>> begin Supplied passage

In general, smooth filtering operations fall into two categories. One is linear, mainly including average and Gaussian filtering, and the other is nonlinear, i.e., median filtering. Considering that the spatial template filtering is the most representative method of smooth filtering and have been studied in almost all the related researches, identification of types and further detailed parameters (the window size to average and median filtering, and the window size and σ to Gaussian filtering) will be very significant for smooth filtering forensics. Notably, with the popularity of the internet and mobile terminals, many images are usually transmitted or stored in a low-quality with the form of small size or JPEG compression, therefore, such identification in this case is very practical and challenging.

Many related works confined to median filtering forensics [35, 11, 15, 18, 35, 49] have been carried out. Yuan [35] proposed a combined feature called median filtering forensics (MFF) for median filtering detection in the scenarios of JPEG compression and small size. Kang et al. [15] utilized a feature from the autoregressive (AR) model of median filter residual (MFR) to improve detection performance for nearly saturated images. Chen et al. [5] made an attempt to adopt a deep learning method based on the same MFR and achieved significant improvement with a high-dimensional feature. We also proposed a novel low-dimensional feature vector coined (annular accumulated points) AAP to realize the detection of median filtering with a time-saving process in the previous work. All these methods achieved good performance on differentiating median filtering images from original images or images which have undergone other types of manipulations. However, these works did not involve the distinguishment between each pair of types from, such as original, average filtered, Gaussian filtered and median filtered images. Authors in [15] claimed that once a forensic investigator has identified that an image has been median filtered, they may wish to determine the window size used during median filtering. So they tried differentiating 3 × 3 median filtering from 5 × 5 and obtained good results. It also reflects the importance of identifying the template parameters of filters.

>> end Supplied passage
>> begin Given data

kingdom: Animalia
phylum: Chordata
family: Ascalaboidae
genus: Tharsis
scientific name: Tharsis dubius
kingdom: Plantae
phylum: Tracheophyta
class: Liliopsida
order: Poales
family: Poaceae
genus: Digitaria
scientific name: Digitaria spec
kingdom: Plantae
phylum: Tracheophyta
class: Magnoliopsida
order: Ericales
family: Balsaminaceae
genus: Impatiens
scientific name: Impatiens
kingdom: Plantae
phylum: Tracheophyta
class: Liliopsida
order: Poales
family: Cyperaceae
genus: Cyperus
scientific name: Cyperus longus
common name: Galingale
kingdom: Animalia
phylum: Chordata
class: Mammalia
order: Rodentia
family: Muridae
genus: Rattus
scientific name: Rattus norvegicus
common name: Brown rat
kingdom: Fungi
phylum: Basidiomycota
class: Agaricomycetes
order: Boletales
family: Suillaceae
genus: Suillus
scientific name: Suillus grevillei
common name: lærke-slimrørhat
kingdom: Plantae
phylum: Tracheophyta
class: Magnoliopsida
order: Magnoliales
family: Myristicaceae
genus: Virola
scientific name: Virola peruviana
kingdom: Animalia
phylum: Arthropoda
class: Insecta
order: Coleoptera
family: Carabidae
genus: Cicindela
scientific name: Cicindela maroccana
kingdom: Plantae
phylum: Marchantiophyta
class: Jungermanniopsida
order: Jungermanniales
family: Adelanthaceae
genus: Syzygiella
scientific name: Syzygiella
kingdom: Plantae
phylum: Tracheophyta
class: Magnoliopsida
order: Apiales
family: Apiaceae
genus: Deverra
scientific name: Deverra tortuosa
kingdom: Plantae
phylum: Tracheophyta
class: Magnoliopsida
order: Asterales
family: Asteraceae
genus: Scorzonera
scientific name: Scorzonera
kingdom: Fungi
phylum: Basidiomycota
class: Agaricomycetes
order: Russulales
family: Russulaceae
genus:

>> end Given data

> _Problems and tasks_
**1)** Reproduce the part of the filtering forensics passage from "In general, smooth" to "practical and challenging.".
**2)** According to the filtering forensics passage, what did Kang et al. use to improve detection performance for nearly saturated images?

> _Answers for the exercise_
**1)**
In general, smooth filtering operations fall into two categories. One is linear, mainly including average and Gaussian filtering, and the other is nonlinear, i.e., median filtering. Considering that the spatial template filtering is the most representative method of smooth filtering and have been studied in almost all the related researches, identification of types and further detailed parameters (the window size to average and median filtering, and the window size and σ to Gaussian filtering) will be very significant for smooth filtering forensics. Notably, with the popularity of the internet and mobile terminals, many images are usually transmitted or stored in a low-quality with the form of small size or JPEG compression, therefore, such identification in this case is very practical and challenging.

**2)** A feature from the autoregressive (AR) model of median filter residual (MFR).